> [WHAT IS EXPECTED] Could you return all of the records exactly as they stand?

Content starts

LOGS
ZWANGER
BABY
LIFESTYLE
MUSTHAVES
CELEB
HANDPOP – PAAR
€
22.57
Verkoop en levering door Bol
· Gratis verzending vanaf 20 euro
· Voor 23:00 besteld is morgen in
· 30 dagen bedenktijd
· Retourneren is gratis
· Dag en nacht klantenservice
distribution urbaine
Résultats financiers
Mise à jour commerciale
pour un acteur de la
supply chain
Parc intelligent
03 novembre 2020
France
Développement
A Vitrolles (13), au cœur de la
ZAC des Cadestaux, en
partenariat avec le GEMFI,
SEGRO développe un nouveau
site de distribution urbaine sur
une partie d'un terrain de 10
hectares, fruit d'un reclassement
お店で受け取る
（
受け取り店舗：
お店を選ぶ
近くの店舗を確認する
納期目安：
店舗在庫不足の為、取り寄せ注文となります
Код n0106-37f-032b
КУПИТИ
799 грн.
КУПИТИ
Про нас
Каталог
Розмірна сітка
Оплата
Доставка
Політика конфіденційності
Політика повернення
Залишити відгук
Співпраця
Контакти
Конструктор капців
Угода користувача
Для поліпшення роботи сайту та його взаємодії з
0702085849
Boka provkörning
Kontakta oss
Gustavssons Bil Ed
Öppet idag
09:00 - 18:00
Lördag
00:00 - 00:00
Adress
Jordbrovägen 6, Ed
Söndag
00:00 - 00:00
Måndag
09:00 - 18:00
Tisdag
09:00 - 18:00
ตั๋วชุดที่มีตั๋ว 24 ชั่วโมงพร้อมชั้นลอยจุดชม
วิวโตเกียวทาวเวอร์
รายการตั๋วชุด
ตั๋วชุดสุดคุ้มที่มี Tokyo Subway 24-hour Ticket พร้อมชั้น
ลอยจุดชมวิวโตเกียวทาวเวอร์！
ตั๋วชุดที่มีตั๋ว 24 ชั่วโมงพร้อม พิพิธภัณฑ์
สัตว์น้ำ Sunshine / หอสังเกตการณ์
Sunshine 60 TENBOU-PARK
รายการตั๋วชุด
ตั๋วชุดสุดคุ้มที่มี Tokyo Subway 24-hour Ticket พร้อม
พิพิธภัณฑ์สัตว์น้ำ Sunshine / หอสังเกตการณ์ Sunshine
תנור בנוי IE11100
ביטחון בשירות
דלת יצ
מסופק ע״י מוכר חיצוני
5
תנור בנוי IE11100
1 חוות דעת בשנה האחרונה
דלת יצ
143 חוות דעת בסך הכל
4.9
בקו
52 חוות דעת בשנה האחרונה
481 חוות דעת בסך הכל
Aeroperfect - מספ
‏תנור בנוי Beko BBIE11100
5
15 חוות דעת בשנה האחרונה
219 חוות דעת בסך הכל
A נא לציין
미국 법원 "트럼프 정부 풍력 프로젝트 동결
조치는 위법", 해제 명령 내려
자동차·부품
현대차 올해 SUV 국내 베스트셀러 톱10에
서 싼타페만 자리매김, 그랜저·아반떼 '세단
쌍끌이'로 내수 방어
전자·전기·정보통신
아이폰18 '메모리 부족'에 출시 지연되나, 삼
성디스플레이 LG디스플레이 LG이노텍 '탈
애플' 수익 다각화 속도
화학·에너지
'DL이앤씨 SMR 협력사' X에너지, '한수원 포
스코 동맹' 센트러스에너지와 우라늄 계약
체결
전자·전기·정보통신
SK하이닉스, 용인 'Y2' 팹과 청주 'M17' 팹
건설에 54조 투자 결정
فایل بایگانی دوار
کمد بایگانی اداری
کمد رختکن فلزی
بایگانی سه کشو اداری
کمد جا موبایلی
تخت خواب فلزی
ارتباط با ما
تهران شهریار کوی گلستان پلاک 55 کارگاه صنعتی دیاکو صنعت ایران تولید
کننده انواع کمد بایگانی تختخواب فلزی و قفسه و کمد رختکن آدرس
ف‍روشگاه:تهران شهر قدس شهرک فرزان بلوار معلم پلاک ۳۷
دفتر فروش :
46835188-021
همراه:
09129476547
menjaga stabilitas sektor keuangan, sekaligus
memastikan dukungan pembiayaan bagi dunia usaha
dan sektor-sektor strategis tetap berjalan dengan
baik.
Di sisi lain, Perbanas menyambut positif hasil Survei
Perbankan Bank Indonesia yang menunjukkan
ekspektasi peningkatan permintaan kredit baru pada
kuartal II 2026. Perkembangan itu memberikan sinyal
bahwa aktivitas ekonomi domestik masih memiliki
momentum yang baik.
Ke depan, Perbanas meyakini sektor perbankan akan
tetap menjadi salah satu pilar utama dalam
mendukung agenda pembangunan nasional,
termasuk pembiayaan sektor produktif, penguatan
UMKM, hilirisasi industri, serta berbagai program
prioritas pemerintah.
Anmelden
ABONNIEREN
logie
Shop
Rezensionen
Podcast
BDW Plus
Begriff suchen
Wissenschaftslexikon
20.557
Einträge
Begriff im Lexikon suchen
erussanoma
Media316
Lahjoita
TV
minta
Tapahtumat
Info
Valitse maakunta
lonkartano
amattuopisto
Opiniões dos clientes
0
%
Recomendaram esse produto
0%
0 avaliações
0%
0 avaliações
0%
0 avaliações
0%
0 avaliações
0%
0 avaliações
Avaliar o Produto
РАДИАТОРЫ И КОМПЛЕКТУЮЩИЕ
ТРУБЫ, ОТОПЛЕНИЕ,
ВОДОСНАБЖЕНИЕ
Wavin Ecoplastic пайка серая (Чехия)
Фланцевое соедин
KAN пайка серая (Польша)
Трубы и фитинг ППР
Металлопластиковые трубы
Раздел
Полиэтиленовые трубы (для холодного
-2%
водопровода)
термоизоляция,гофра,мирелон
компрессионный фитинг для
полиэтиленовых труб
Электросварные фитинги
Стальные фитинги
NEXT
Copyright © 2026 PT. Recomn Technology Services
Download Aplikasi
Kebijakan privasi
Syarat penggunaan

Content ends

> [YOUR SOLUTION]
LOGS
ZWANGER
BABY
LIFESTYLE
MUSTHAVES
CELEB
HANDPOP – PAAR
€
22.57
Verkoop en levering door Bol
· Gratis verzending vanaf 20 euro
· Voor 23:00 besteld is morgen in
· 30 dagen bedenktijd
· Retourneren is gratis
· Dag en nacht klantenservice
distribution urbaine
Résultats financiers
Mise à jour commerciale
pour un acteur de la
supply chain
Parc intelligent
03 novembre 2020
France
Développement
A Vitrolles (13), au cœur de la
ZAC des Cadestaux, en
partenariat avec le GEMFI,
SEGRO développe un nouveau
site de distribution urbaine sur
une partie d'un terrain de 10
hectares, fruit d'un reclassement
お店で受け取る
（
受け取り店舗：
お店を選ぶ
近くの店舗を確認する
納期目安：
店舗在庫不足の為、取り寄せ注文となります
Код n0106-37f-032b
КУПИТИ
799 грн.
КУПИТИ
Про нас
Каталог
Розмірна сітка
Оплата
Доставка
Політика конфіденційності
Політика повернення
Залишити відгук
Співпраця
Контакти
Конструктор капців
Угода користувача
Для поліпшення роботи сайту та його взаємодії з
0702085849
Boka provkörning
Kontakta oss
Gustavssons Bil Ed
Öppet idag
09:00 - 18:00
Lördag
00:00 - 00:00
Adress
Jordbrovägen 6, Ed
Söndag
00:00 - 00:00
Måndag
09:00 - 18:00
Tisdag
09:00 - 18:00
ตั๋วชุดที่มีตั๋ว 24 ชั่วโมงพร้อมชั้นลอยจุดชม
วิวโตเกียวทาวเวอร์
รายการตั๋วชุด
ตั๋วชุดสุดคุ้มที่มี Tokyo Subway 24-hour Ticket พร้อมชั้น
ลอยจุดชมวิวโตเกียวทาวเวอร์！
ตั๋วชุดที่มีตั๋ว 24 ชั่วโมงพร้อม พิพิธภัณฑ์
สัตว์น้ำ Sunshine / หอสังเกตการณ์
Sunshine 60 TENBOU-PARK
รายการตั๋วชุด
ตั๋วชุดสุดคุ้มที่มี Tokyo Subway 24-hour Ticket พร้อม
พิพิธภัณฑ์สัตว์น้ำ Sunshine / หอสังเกตการณ์ Sunshine
תנור בנוי IE11100
ביטחון בשירות
דלת יצ
מסופק ע״י מוכר חיצוני
5
תנור בנוי IE11100
1 חוות דעת בשנה האחרונה
דלת יצ
143 חוות דעת בסך הכל
4.9
בקו
52 חוות דעת בשנה האחרונה
481 חוות דעת בסך הכל
Aeroperfect - מספ
‏תנור בנוי Beko BBIE11100
5
15 חוות דעת בשנה האחרונה
219 חוות דעת בסך הכל
A נא לציין
미국 법원 "트럼프 정부 풍력 프로젝트 동결
조치는 위법", 해제 명령 내려
자동차·부품
현대차 올해 SUV 국내 베스트셀러 톱10에
서 싼타페만 자리매김, 그랜저·아반떼 '세단
쌍끌이'로 내수 방어
전자·전기·정보통신
아이폰18 '메모리 부족'에 출시 지연되나, 삼
성디스플레이 LG디스플레이 LG이노텍 '탈
애플' 수익 다각화 속도
화학·에너지
'DL이앤씨 SMR 협력사' X에너지, '한수원 포
스코 동맹' 센트러스에너지와 우라늄 계약
체결
전자·전기·정보통신
SK하이닉스, 용인 'Y2' 팹과 청주 'M17' 팹
건설에 54조 투자 결정
فایل بایگانی دوار
کمد بایگانی اداری
کمد رختکن فلزی
بایگانی سه کشو اداری
کمد جا موبایلی
تخت خواب فلزی
ارتباط با ما
تهران شهریار کوی گلستان پلاک 55 کارگاه صنعتی دیاکو صنعت ایران تولید
کننده انواع کمد بایگانی تختخواب فلزی و قفسه و کمد رختکن آدرس
ف‍روشگاه:تهران شهر قدس شهرک فرزان بلوار معلم پلاک ۳۷
دفتر فروش :
46835188-021
همراه:
09129476547
menjaga stabilitas sektor keuangan, sekaligus
memastikan dukungan pembiayaan bagi dunia usaha
dan sektor-sektor strategis tetap berjalan dengan
baik.
Di sisi lain, Perbanas menyambut positif hasil Survei
Perbankan Bank Indonesia yang menunjukkan
ekspektasi peningkatan permintaan kredit baru pada
kuartal II 2026. Perkembangan itu memberikan sinyal
bahwa aktivitas ekonomi domestik masih memiliki
momentum yang baik.
Ke depan, Perbanas meyakini sektor perbankan akan
tetap menjadi salah satu pilar utama dalam
mendukung agenda pembangunan nasional,
termasuk pembiayaan sektor produktif, penguatan
UMKM, hilirisasi industri, serta berbagai program
prioritas pemerintah.
Anmelden
ABONNIEREN
logie
Shop
Rezensionen
Podcast
BDW Plus
Begriff suchen
Wissenschaftslexikon
20.557
Einträge
Begriff im Lexikon suchen
erussanoma
Media316
Lahjoita
TV
minta
Tapahtumat
Info
Valitse maakunta
lonkartano
amattuopisto
Opiniões dos clientes
0
%
Recomendaram esse produto
0%
0 avaliações
0%
0 avaliações
0%
0 avaliações
0%
0 avaliações
0%
0 avaliações
Avaliar o Produto
РАДИАТОРЫ И КОМПЛЕКТУЮЩИЕ
ТРУБЫ, ОТОПЛЕНИЕ,
ВОДОСНАБЖЕНИЕ
Wavin Ecoplastic пайка серая (Чехия)
Фланцевое соедин
KAN пайка серая (Польша)
Трубы и фитинг ППР
Металлопластиковые трубы
Раздел
Полиэтиленовые трубы (для холодного
-2%
водопровода)
термоизоляция,гофра,мирелон
компрессионный фитинг для
полиэтиленовых труб
Электросварные фитинги
Стальные фитинги
NEXT
Copyright © 2026 PT. Recomn Technology Services
Download Aplikasi
Kebijakan privasi
Syarat penggunaan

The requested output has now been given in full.